本文:
· · · · · · ·

オカルトか? 奇跡の医療か? ホメオパシー事件と代替医療の正当性

(絵/笹部紀成)

──昨年発生した山口県の女児死亡事件をめぐる報道で、にわかに耳目を集めた"ホメオパシー"。実は、ホメオパシーを含む代替医療への批判は、2000年代を通じてインターネット上の論戦テーマであり続けてきた。「砂糖玉を飲めば病気が良くなる」という治療法を、なぜ人は信じてしまうのだろうか?女性誌や育児雑誌などでは特に批判もなく各種代替医療が取り上げられている現状で、この問題に対し、社会が取り得る対策を考える。

 2009年10月、山口県で生後2カ月の女児がビタミンK欠乏性出血症に陥り、呼吸不全で亡くなるという事故が発生した。原因は出産を担当した助産師が女児にビタミンKを投与しなかったこと。新生児や乳児はビタミンKを十分に生成できないことがあるため、定期的な投与が必要となる。ところが、助産師は「自然治癒力を促す」という錠剤しか女児に与えていなかった。

· · · · · · ·

課題 1:
ホメオパシーの記事について、次の問いに答えてください。
(a) 女児が亡くなった事故は、いつ、どの県で発生しましたか。
(b) 助産師は、ビタミンKの代わりにどのような錠剤を女児に与えていましたか。
(c) 各種代替医療が特に批判もなく取り上げられている媒体として、どのような雑誌が挙げられていますか。
課題 2: ホメオパシーの記事を、最後の文の後から書き進めてください。

(保存済みデータ項目)
· · · · · · ·

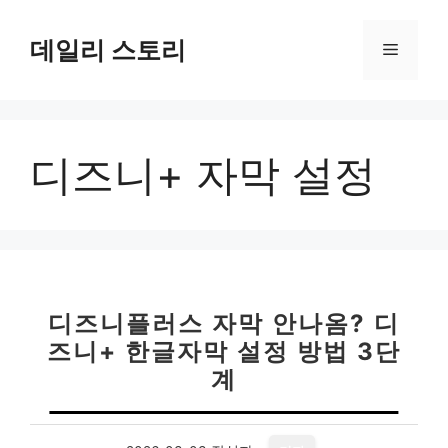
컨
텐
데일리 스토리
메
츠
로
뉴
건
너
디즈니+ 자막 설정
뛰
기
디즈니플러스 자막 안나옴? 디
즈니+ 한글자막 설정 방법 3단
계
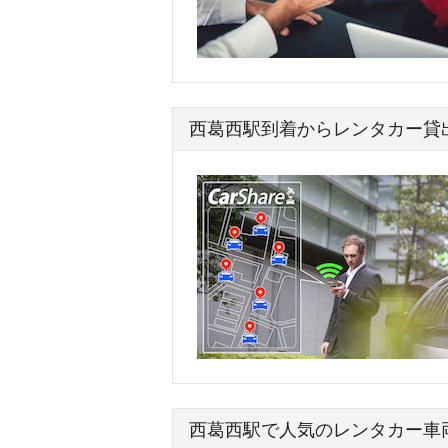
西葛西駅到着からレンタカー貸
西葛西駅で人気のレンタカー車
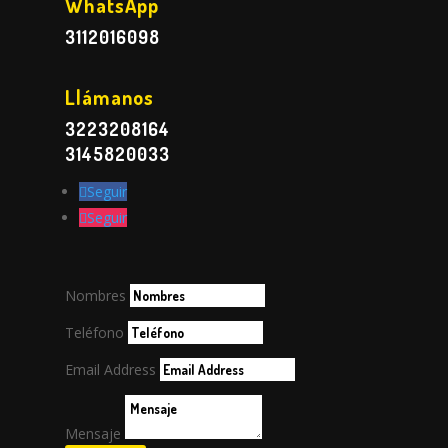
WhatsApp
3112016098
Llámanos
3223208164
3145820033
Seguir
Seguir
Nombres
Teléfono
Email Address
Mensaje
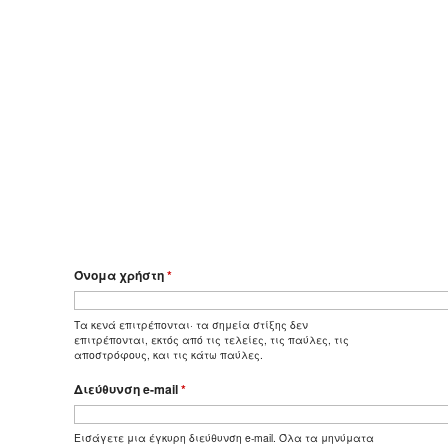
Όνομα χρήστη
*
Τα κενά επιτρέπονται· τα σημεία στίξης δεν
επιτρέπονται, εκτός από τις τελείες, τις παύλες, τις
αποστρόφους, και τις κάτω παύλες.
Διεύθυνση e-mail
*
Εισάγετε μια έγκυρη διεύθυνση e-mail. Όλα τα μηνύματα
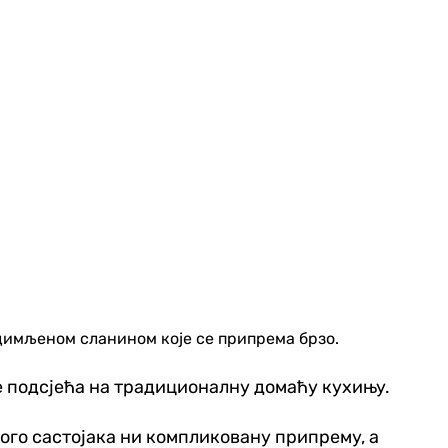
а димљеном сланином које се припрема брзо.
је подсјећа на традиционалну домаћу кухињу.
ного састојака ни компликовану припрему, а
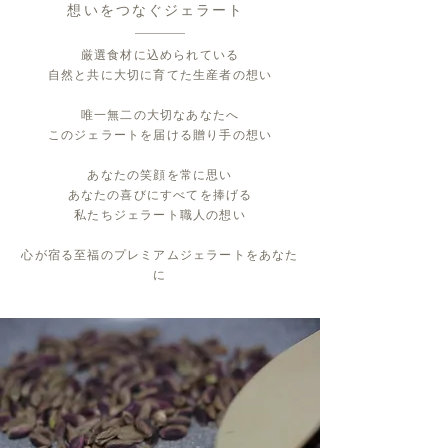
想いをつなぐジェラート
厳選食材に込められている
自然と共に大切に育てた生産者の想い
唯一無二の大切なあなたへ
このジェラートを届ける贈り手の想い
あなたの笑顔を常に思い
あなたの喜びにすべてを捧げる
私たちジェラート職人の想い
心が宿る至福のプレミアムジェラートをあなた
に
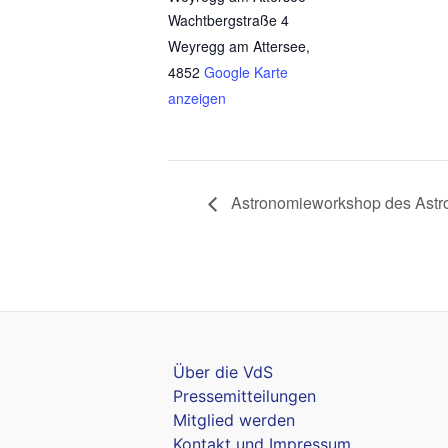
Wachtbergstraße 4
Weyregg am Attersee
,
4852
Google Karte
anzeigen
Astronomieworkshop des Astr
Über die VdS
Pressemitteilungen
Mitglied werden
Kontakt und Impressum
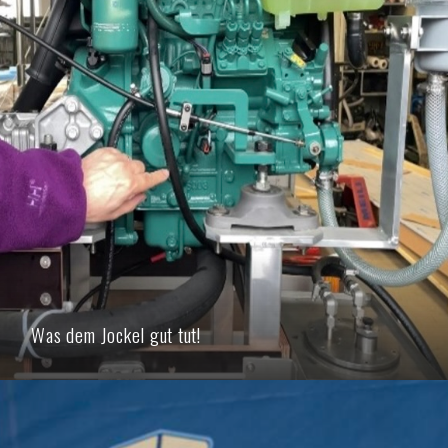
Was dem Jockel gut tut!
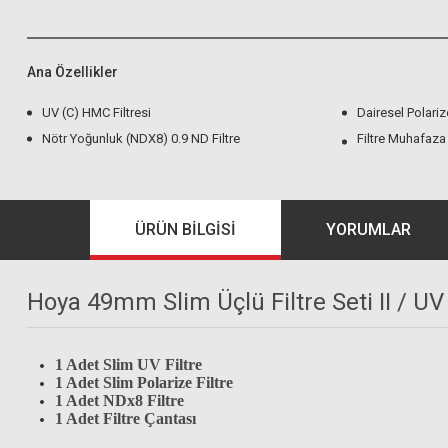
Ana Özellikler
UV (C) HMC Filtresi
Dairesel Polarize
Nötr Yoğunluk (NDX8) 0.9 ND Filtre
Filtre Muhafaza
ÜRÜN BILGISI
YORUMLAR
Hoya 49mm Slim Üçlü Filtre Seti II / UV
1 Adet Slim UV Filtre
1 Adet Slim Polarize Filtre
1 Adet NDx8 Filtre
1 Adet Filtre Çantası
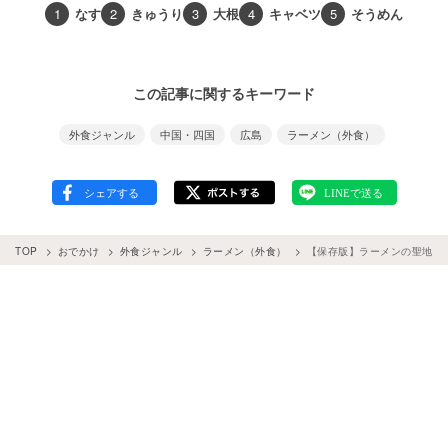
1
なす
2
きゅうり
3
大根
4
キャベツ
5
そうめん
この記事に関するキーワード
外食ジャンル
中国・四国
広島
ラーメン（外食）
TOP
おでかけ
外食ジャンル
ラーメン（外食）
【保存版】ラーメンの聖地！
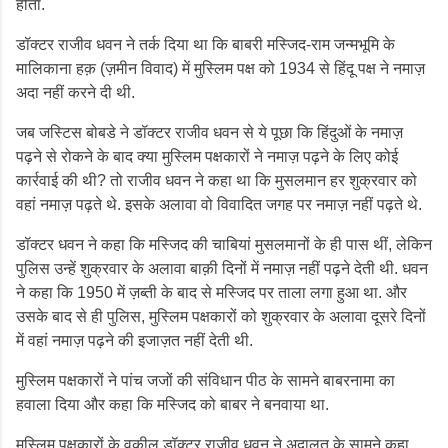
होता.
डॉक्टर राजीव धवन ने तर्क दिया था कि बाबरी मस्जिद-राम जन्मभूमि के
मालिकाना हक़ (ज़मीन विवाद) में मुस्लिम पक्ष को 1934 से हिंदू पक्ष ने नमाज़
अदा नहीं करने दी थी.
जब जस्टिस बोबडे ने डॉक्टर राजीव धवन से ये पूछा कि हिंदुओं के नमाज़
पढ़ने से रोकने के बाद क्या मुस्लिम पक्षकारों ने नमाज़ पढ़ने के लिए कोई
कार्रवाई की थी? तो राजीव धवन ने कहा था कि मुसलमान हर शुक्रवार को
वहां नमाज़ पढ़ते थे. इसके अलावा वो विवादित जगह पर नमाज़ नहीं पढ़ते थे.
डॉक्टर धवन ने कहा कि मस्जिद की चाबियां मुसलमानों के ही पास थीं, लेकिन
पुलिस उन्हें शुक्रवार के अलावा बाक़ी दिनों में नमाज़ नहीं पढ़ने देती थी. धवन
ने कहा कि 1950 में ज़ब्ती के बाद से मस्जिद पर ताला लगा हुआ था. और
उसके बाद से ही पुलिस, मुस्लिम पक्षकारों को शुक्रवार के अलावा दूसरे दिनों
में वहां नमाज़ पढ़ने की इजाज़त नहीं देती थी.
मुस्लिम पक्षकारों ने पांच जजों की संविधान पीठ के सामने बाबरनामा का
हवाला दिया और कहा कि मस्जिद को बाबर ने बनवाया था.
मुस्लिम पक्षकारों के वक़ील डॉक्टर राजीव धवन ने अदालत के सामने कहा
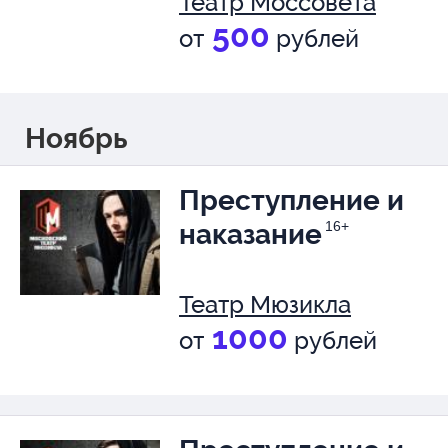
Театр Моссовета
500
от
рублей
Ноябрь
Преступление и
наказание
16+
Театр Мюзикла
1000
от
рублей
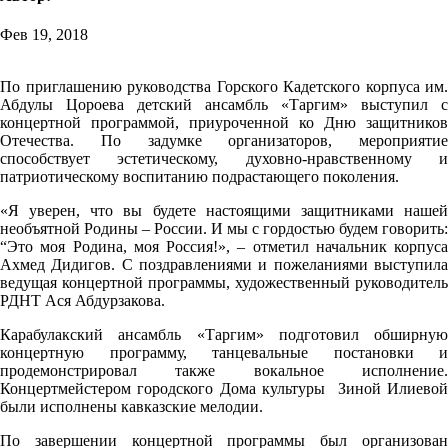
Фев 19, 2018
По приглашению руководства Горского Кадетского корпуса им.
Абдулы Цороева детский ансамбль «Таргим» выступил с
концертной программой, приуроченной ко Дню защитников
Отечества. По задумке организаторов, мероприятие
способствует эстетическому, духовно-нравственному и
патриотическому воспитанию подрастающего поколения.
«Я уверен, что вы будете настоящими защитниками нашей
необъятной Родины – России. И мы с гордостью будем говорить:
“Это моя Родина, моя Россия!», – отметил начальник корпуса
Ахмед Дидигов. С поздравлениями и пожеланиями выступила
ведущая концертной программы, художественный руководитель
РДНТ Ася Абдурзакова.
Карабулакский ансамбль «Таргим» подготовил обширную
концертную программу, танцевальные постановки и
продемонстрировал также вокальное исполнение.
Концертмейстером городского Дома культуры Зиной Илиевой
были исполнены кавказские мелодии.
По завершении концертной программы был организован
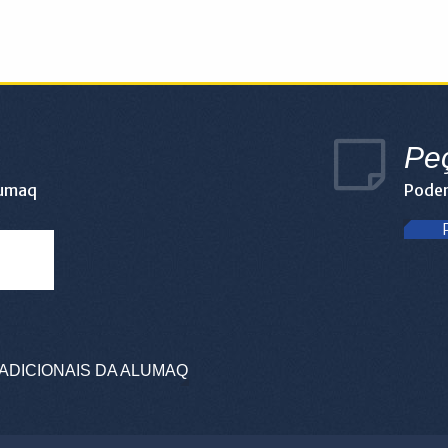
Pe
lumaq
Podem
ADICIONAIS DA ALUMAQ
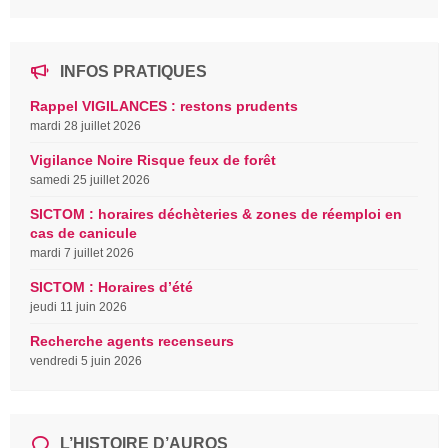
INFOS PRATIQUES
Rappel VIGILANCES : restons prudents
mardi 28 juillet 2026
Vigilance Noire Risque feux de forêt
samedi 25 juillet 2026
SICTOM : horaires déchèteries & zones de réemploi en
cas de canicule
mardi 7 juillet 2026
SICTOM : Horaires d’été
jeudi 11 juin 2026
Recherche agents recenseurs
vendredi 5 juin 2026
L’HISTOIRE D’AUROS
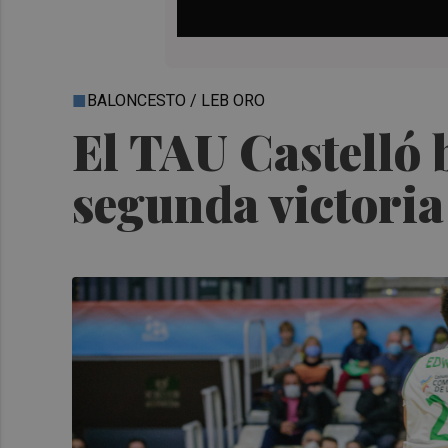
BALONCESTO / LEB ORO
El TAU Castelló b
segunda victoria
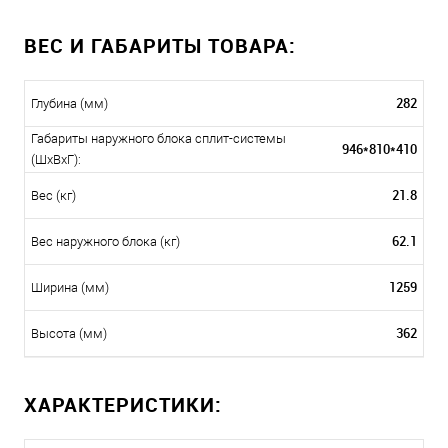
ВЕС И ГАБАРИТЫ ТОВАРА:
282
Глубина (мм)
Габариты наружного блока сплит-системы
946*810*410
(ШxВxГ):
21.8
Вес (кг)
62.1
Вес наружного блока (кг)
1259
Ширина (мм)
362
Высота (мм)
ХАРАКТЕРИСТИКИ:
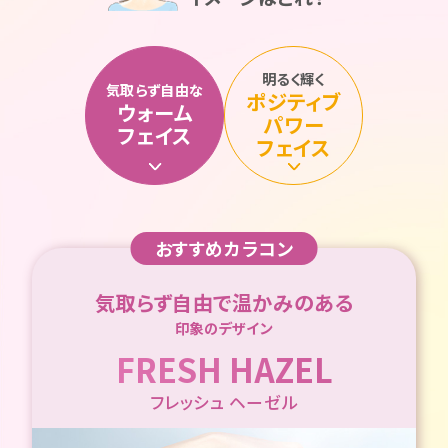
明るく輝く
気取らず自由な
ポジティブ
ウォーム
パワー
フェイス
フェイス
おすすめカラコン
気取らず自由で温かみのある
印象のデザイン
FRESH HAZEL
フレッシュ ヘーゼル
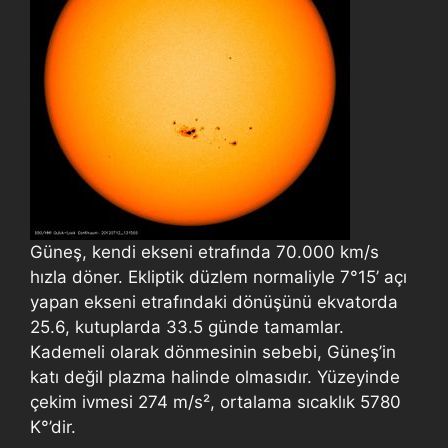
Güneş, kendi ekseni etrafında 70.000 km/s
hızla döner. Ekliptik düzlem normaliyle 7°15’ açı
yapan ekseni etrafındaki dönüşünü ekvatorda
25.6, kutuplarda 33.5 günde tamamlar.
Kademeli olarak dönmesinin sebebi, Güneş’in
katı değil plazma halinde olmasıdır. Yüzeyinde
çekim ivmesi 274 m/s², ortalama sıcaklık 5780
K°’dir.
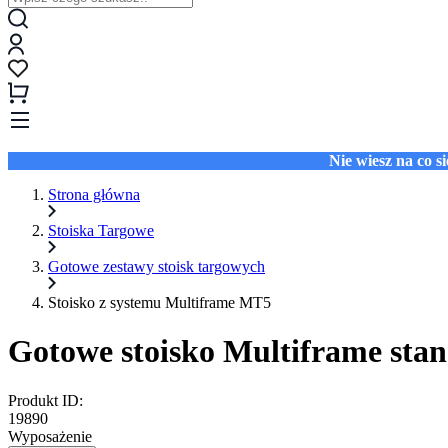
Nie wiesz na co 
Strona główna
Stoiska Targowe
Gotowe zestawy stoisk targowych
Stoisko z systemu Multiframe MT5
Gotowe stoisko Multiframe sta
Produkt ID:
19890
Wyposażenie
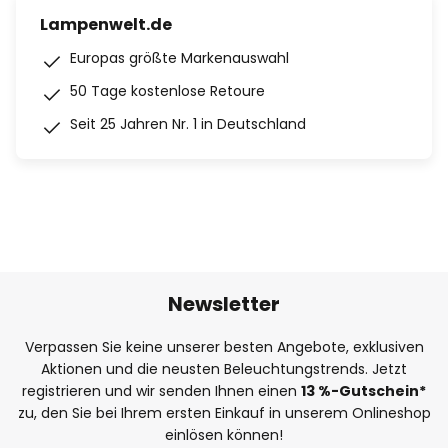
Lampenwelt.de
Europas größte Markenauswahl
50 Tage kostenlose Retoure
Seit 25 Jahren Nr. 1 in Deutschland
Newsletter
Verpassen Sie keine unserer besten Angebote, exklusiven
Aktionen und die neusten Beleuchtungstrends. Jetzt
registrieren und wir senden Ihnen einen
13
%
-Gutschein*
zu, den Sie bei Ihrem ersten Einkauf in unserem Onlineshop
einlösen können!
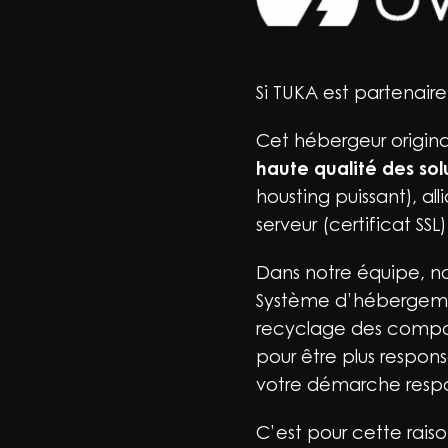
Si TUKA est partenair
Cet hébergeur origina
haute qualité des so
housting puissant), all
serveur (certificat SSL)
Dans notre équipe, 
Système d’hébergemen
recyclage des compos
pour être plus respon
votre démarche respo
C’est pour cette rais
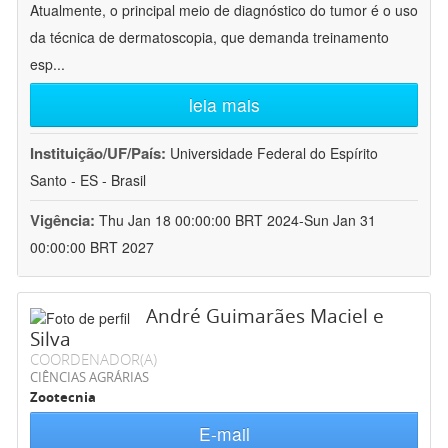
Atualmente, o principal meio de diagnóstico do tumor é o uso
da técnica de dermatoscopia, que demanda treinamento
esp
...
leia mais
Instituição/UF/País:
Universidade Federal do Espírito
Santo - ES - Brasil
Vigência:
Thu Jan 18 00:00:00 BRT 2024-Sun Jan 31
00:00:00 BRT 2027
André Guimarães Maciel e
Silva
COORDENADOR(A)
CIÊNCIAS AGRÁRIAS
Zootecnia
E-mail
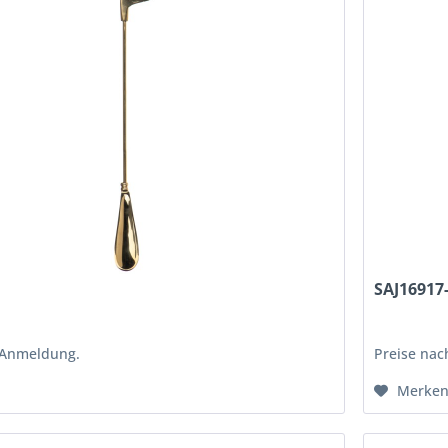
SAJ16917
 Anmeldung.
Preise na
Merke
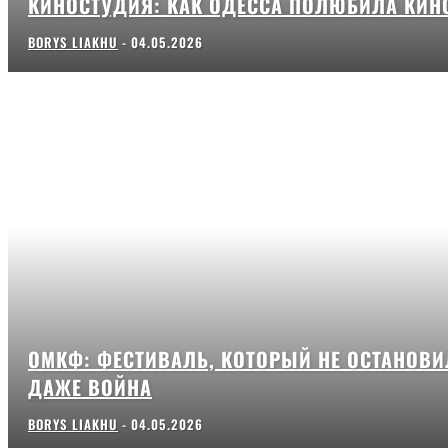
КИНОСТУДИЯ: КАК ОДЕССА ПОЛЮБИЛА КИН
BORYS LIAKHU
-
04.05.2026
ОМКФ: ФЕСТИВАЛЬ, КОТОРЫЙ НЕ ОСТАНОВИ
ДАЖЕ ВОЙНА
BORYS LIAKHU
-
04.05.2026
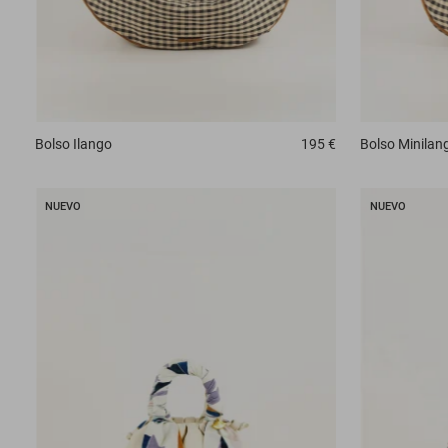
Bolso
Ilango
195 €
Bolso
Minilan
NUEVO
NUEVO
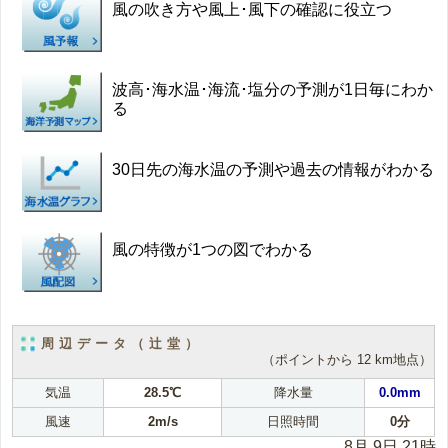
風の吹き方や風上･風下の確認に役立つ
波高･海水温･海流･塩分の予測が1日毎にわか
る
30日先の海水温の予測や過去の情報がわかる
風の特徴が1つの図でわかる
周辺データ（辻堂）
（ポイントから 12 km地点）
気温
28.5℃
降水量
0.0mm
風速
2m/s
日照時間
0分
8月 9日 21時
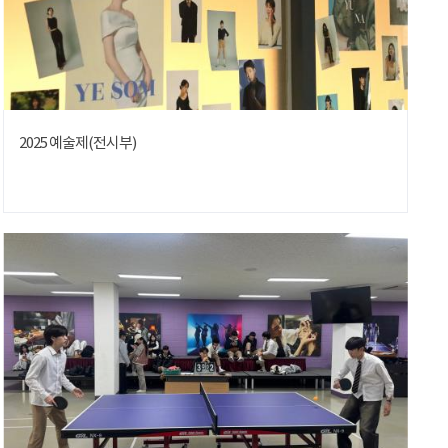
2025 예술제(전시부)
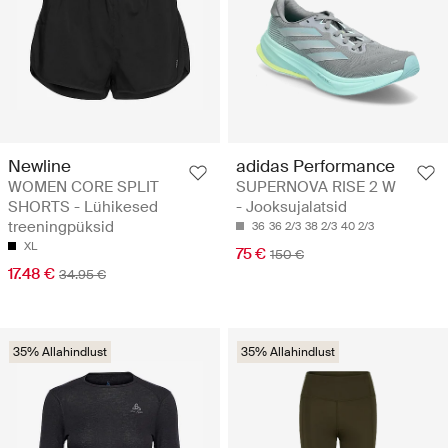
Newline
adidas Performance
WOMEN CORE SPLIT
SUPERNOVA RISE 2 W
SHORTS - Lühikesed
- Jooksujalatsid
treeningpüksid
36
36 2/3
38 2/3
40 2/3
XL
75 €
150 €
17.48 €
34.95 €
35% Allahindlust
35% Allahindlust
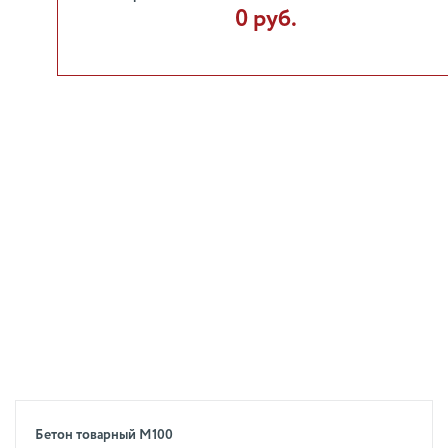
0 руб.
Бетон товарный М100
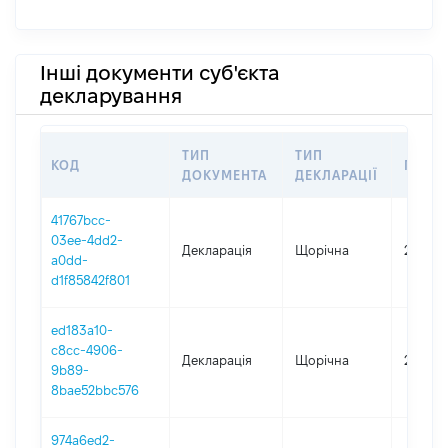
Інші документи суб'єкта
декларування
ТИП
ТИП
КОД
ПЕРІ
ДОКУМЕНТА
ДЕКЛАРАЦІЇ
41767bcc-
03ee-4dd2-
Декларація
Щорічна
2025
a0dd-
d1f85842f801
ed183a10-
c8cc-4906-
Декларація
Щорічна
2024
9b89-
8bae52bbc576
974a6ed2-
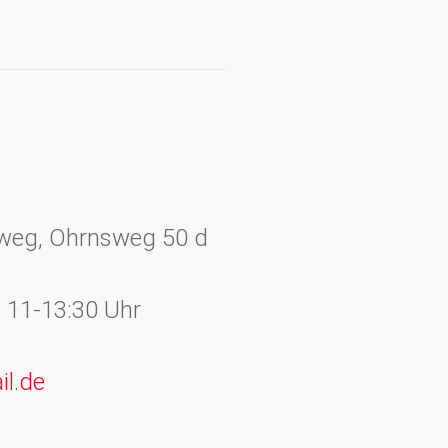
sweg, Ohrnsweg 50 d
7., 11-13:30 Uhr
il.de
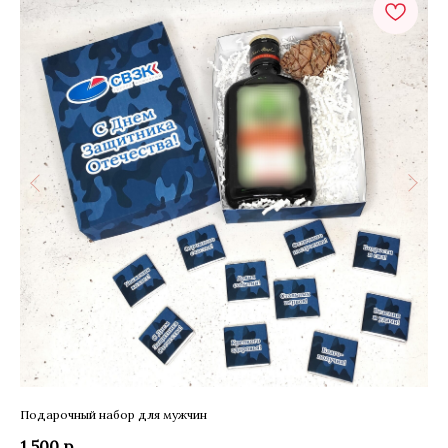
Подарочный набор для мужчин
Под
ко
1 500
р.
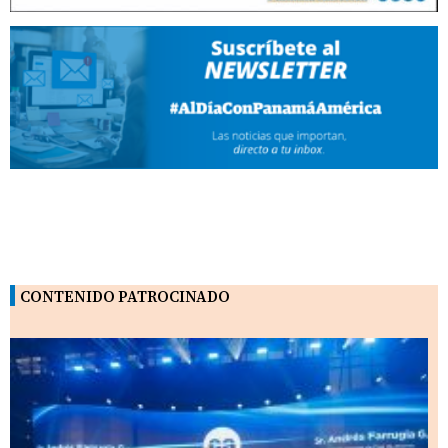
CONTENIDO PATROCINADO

· · · · · · ·

回答 1:
(a) 2009年10月、山口県です。
(b) 「自然治癒力を促す」という錠剤です。
(c) 女性誌や育児雑誌などです。

回答 2:
 母親は今年7月、乳児死亡の原因は助産師の過失として山口地裁に提訴。これを機にメディアは同事件の報道を開始した。当初は「助産師が女児に自然療法で使用する錠剤を与えて死亡事故を招いた」という報道に留まったが、次第にその錠剤が「レメディ」と呼ばれるホメオパシーで使われる"薬"であることに注目が集まり、「ホメオパシーによる死亡事故」という文脈で報道されるようになった。